--- Data supplied Enclosed Below ---

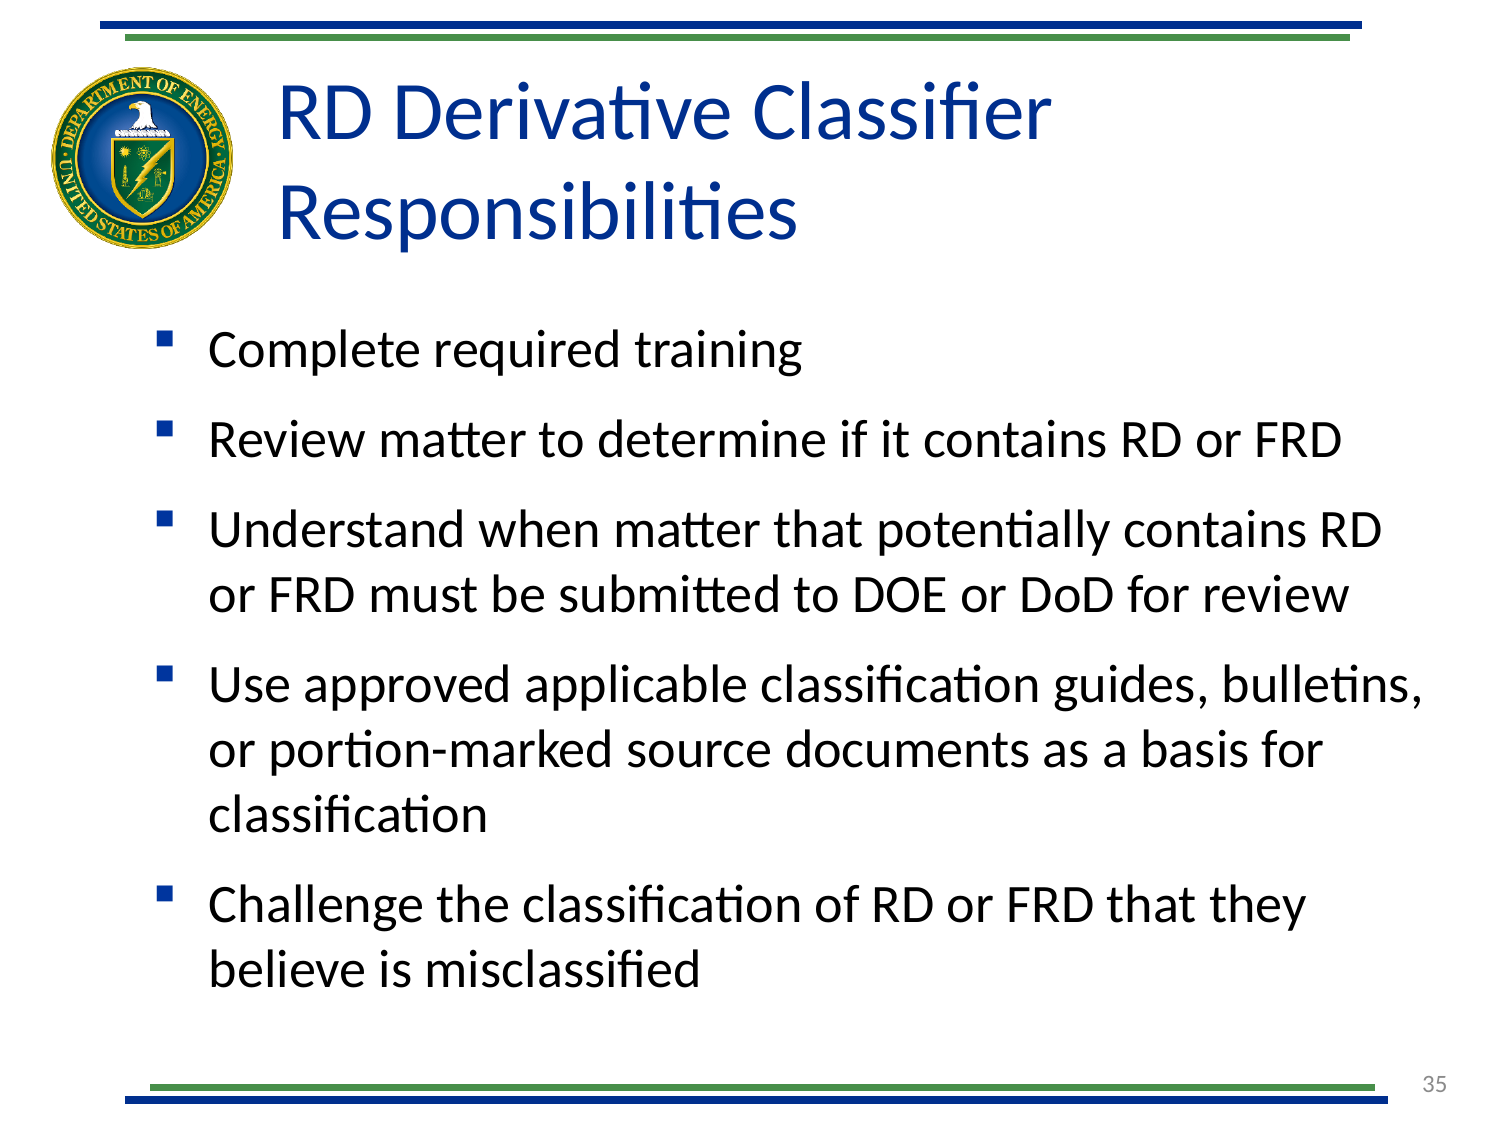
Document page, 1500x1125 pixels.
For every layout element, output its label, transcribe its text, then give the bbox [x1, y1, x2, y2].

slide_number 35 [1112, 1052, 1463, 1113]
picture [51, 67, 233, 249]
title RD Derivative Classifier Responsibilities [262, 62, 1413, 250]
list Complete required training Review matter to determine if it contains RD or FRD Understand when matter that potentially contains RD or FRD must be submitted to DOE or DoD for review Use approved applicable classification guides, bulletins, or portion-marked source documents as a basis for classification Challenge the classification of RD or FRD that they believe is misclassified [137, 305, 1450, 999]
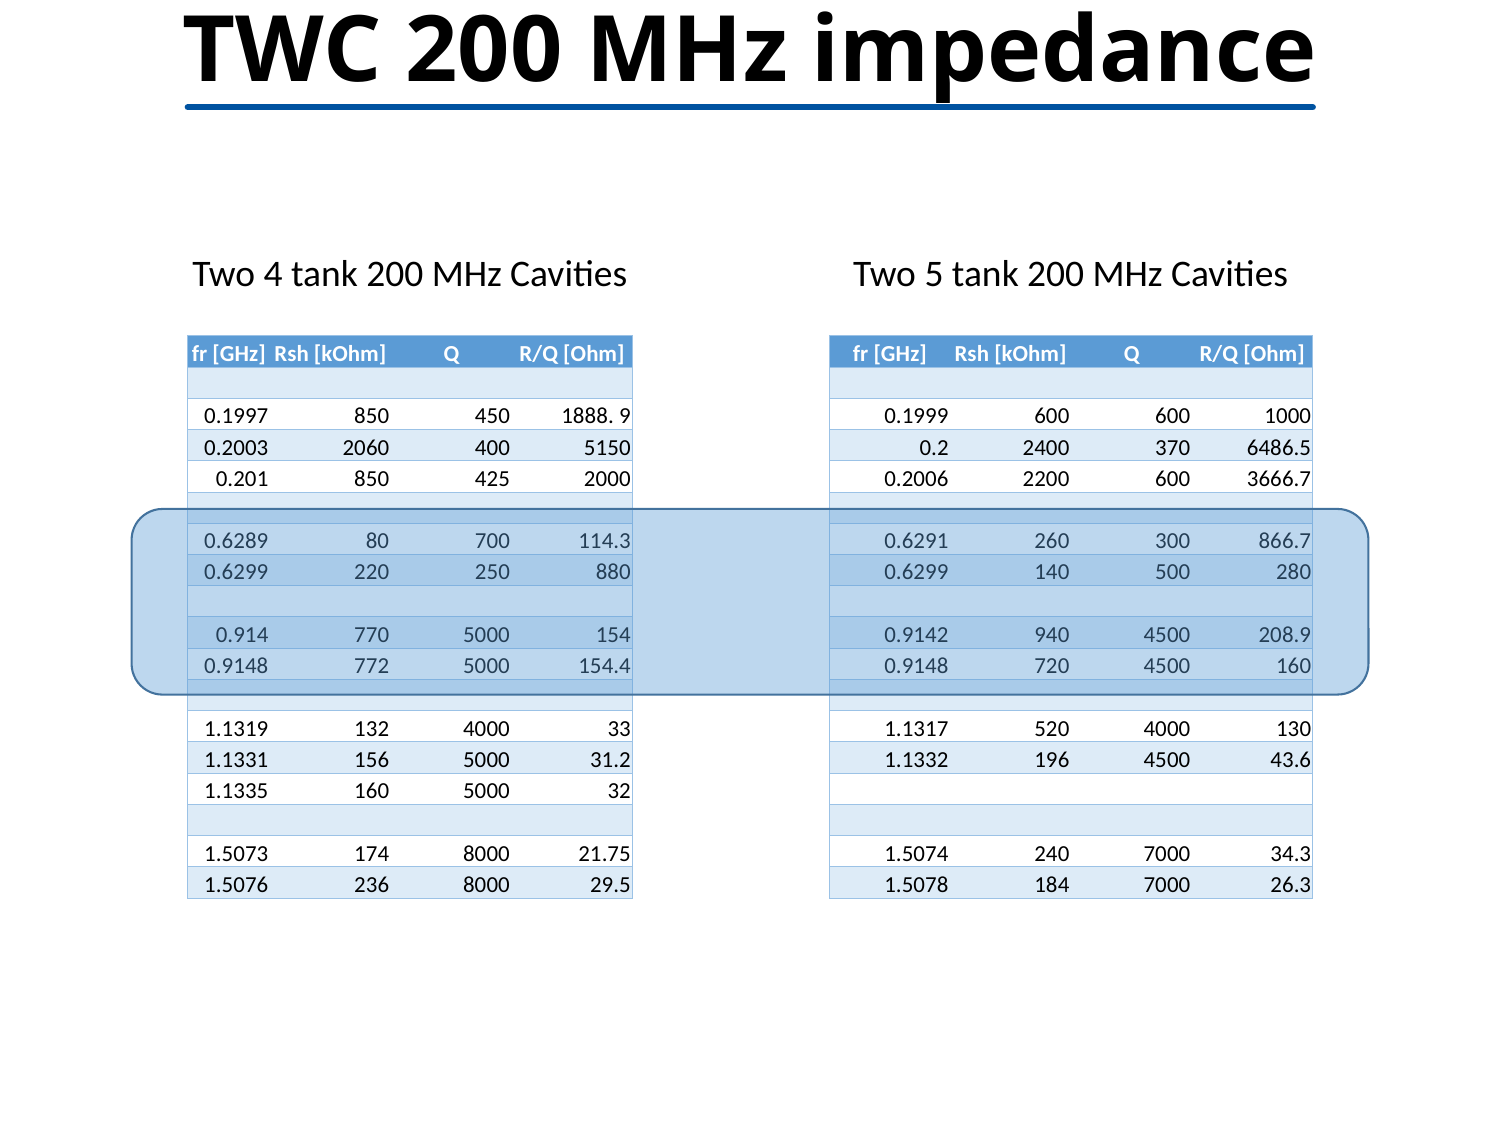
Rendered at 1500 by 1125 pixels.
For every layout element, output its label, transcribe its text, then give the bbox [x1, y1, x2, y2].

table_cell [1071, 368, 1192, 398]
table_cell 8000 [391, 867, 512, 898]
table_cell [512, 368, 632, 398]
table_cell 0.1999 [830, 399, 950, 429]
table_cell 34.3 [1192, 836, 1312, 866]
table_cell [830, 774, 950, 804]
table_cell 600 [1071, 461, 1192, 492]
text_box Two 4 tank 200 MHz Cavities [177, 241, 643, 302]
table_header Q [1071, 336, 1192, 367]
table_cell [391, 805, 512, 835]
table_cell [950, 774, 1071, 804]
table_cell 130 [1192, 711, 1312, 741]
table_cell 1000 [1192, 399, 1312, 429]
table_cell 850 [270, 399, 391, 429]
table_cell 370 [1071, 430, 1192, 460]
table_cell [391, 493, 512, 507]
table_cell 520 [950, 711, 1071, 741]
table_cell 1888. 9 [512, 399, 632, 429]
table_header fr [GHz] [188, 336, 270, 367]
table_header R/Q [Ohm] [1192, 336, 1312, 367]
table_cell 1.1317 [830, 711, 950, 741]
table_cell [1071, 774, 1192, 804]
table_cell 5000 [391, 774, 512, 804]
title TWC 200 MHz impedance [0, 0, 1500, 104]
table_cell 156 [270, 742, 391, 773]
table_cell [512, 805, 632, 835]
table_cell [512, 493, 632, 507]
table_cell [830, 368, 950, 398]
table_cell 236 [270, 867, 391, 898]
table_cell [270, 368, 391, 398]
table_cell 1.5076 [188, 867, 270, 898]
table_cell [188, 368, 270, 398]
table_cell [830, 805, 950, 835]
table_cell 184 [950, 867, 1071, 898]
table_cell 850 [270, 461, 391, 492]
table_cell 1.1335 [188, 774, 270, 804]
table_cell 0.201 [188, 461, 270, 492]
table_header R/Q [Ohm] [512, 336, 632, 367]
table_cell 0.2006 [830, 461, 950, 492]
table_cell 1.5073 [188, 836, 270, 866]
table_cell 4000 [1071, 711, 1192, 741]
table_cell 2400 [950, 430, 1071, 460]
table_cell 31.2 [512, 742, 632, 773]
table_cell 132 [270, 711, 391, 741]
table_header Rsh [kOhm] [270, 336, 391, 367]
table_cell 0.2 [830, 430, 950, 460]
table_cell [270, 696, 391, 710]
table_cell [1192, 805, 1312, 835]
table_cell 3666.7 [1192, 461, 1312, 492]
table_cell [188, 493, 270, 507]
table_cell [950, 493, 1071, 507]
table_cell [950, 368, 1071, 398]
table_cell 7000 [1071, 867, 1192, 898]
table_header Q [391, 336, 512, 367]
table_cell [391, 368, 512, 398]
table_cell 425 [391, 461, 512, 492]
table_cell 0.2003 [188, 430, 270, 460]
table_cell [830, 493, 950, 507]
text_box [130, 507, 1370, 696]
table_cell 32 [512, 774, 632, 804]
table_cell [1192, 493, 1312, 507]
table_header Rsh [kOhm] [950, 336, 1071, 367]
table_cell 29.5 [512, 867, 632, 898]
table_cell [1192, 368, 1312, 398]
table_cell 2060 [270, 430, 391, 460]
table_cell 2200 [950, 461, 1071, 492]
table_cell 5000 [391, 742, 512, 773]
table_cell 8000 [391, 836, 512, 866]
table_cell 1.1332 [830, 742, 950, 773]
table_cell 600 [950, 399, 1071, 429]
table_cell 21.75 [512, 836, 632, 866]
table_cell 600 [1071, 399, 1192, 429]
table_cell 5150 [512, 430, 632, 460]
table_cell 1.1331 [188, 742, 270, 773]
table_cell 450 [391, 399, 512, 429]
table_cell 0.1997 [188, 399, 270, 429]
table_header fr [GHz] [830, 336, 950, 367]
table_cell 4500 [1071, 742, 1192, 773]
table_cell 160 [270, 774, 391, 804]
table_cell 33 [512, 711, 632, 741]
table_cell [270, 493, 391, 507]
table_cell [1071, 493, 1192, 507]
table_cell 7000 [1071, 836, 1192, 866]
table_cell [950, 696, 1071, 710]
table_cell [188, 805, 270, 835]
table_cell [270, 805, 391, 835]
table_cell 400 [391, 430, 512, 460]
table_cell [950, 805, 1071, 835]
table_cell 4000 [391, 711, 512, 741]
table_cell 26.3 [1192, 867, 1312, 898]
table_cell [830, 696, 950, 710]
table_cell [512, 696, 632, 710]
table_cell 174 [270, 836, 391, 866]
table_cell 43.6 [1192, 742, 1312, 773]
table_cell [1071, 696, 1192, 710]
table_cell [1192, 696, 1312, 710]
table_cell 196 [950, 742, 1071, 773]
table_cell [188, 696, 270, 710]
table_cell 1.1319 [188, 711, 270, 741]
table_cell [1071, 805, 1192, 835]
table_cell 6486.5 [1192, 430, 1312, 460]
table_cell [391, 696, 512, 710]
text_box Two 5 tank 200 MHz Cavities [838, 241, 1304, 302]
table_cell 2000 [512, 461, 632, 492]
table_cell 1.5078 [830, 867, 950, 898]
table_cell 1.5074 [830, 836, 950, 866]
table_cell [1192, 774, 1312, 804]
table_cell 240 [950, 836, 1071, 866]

--- End of Enclosed Data supplied ---

** Work to be completed **
Transcribe every line of the records exactly. Pictures do not belong in the copy.

** Output for this exercise **
Document page, 1500x1125 pixels.
For every layout element, output its label, transcribe its text, then give the bbox [x1, y1, x2, y2].

slide_number 35 [1112, 1052, 1463, 1113]
picture [51, 67, 233, 249]
title RD Derivative Classifier Responsibilities [262, 62, 1413, 250]
list Complete required training Review matter to determine if it contains RD or FRD Understand when matter that potentially contains RD or FRD must be submitted to DOE or DoD for review Use approved applicable classification guides, bulletins, or portion-marked source documents as a basis for classification Challenge the classification of RD or FRD that they believe is misclassified [137, 305, 1450, 999]
Rendered at 1500 by 1125 pixels.
For every layout element, output its label, transcribe its text, then give the bbox [x1, y1, x2, y2].

table_cell [1071, 368, 1192, 398]
table_cell 8000 [391, 867, 512, 898]
table_cell [512, 368, 632, 398]
table_cell 0.1999 [830, 399, 950, 429]
table_cell 34.3 [1192, 836, 1312, 866]
table_cell [830, 774, 950, 804]
table_cell 600 [1071, 461, 1192, 492]
text_box Two 4 tank 200 MHz Cavities [177, 241, 643, 302]
table_header Q [1071, 336, 1192, 367]
table_cell [391, 805, 512, 835]
table_cell [950, 774, 1071, 804]
table_cell 130 [1192, 711, 1312, 741]
table_cell 1000 [1192, 399, 1312, 429]
table_cell 850 [270, 399, 391, 429]
table_cell 370 [1071, 430, 1192, 460]
table_cell [391, 493, 512, 507]
table_cell 520 [950, 711, 1071, 741]
table_cell 1888. 9 [512, 399, 632, 429]
table_header fr [GHz] [188, 336, 270, 367]
table_header R/Q [Ohm] [1192, 336, 1312, 367]
table_cell 1.1317 [830, 711, 950, 741]
table_cell [1071, 774, 1192, 804]
table_cell 5000 [391, 774, 512, 804]
title TWC 200 MHz impedance [0, 0, 1500, 104]
table_cell 156 [270, 742, 391, 773]
table_cell [512, 805, 632, 835]
table_cell [512, 493, 632, 507]
table_cell [830, 368, 950, 398]
table_cell 236 [270, 867, 391, 898]
table_cell [270, 368, 391, 398]
table_cell 1.5076 [188, 867, 270, 898]
table_cell [188, 368, 270, 398]
table_cell [830, 805, 950, 835]
table_cell 184 [950, 867, 1071, 898]
table_cell 850 [270, 461, 391, 492]
table_cell 1.1335 [188, 774, 270, 804]
table_cell 0.201 [188, 461, 270, 492]
table_header R/Q [Ohm] [512, 336, 632, 367]
table_cell 0.2006 [830, 461, 950, 492]
table_cell 1.5073 [188, 836, 270, 866]
table_cell 4000 [1071, 711, 1192, 741]
table_cell 2400 [950, 430, 1071, 460]
table_cell 31.2 [512, 742, 632, 773]
table_cell 132 [270, 711, 391, 741]
table_header Rsh [kOhm] [270, 336, 391, 367]
table_cell 0.2 [830, 430, 950, 460]
table_cell [270, 696, 391, 710]
table_cell [1192, 805, 1312, 835]
table_cell 3666.7 [1192, 461, 1312, 492]
table_cell [188, 493, 270, 507]
table_cell [950, 493, 1071, 507]
table_cell [950, 368, 1071, 398]
table_cell 7000 [1071, 867, 1192, 898]
table_header Q [391, 336, 512, 367]
table_cell [391, 368, 512, 398]
table_cell 425 [391, 461, 512, 492]
table_cell 0.2003 [188, 430, 270, 460]
table_cell [830, 493, 950, 507]
text_box [130, 507, 1370, 696]
table_cell 32 [512, 774, 632, 804]
table_cell [1192, 493, 1312, 507]
table_header Rsh [kOhm] [950, 336, 1071, 367]
table_cell 29.5 [512, 867, 632, 898]
table_cell [1192, 368, 1312, 398]
table_cell 2060 [270, 430, 391, 460]
table_cell 2200 [950, 461, 1071, 492]
table_cell 5000 [391, 742, 512, 773]
table_cell 8000 [391, 836, 512, 866]
table_cell 1.1332 [830, 742, 950, 773]
table_cell 600 [950, 399, 1071, 429]
table_cell 21.75 [512, 836, 632, 866]
table_cell 600 [1071, 399, 1192, 429]
table_cell 5150 [512, 430, 632, 460]
table_cell 1.1331 [188, 742, 270, 773]
table_cell 450 [391, 399, 512, 429]
table_cell 0.1997 [188, 399, 270, 429]
table_header fr [GHz] [830, 336, 950, 367]
table_cell 4500 [1071, 742, 1192, 773]
table_cell 160 [270, 774, 391, 804]
table_cell 33 [512, 711, 632, 741]
table_cell [270, 493, 391, 507]
table_cell [1071, 493, 1192, 507]
table_cell 7000 [1071, 836, 1192, 866]
table_cell [950, 696, 1071, 710]
table_cell [188, 805, 270, 835]
table_cell [270, 805, 391, 835]
table_cell 400 [391, 430, 512, 460]
table_cell [950, 805, 1071, 835]
table_cell 4000 [391, 711, 512, 741]
table_cell 26.3 [1192, 867, 1312, 898]
table_cell [830, 696, 950, 710]
table_cell [512, 696, 632, 710]
table_cell 174 [270, 836, 391, 866]
table_cell 43.6 [1192, 742, 1312, 773]
table_cell [1071, 696, 1192, 710]
table_cell [1192, 696, 1312, 710]
table_cell 196 [950, 742, 1071, 773]
table_cell [188, 696, 270, 710]
table_cell 1.1319 [188, 711, 270, 741]
table_cell [1071, 805, 1192, 835]
table_cell 6486.5 [1192, 430, 1312, 460]
table_cell [391, 696, 512, 710]
text_box Two 5 tank 200 MHz Cavities [838, 241, 1304, 302]
table_cell 2000 [512, 461, 632, 492]
table_cell 1.5078 [830, 867, 950, 898]
table_cell 1.5074 [830, 836, 950, 866]
table_cell [1192, 774, 1312, 804]
table_cell 240 [950, 836, 1071, 866]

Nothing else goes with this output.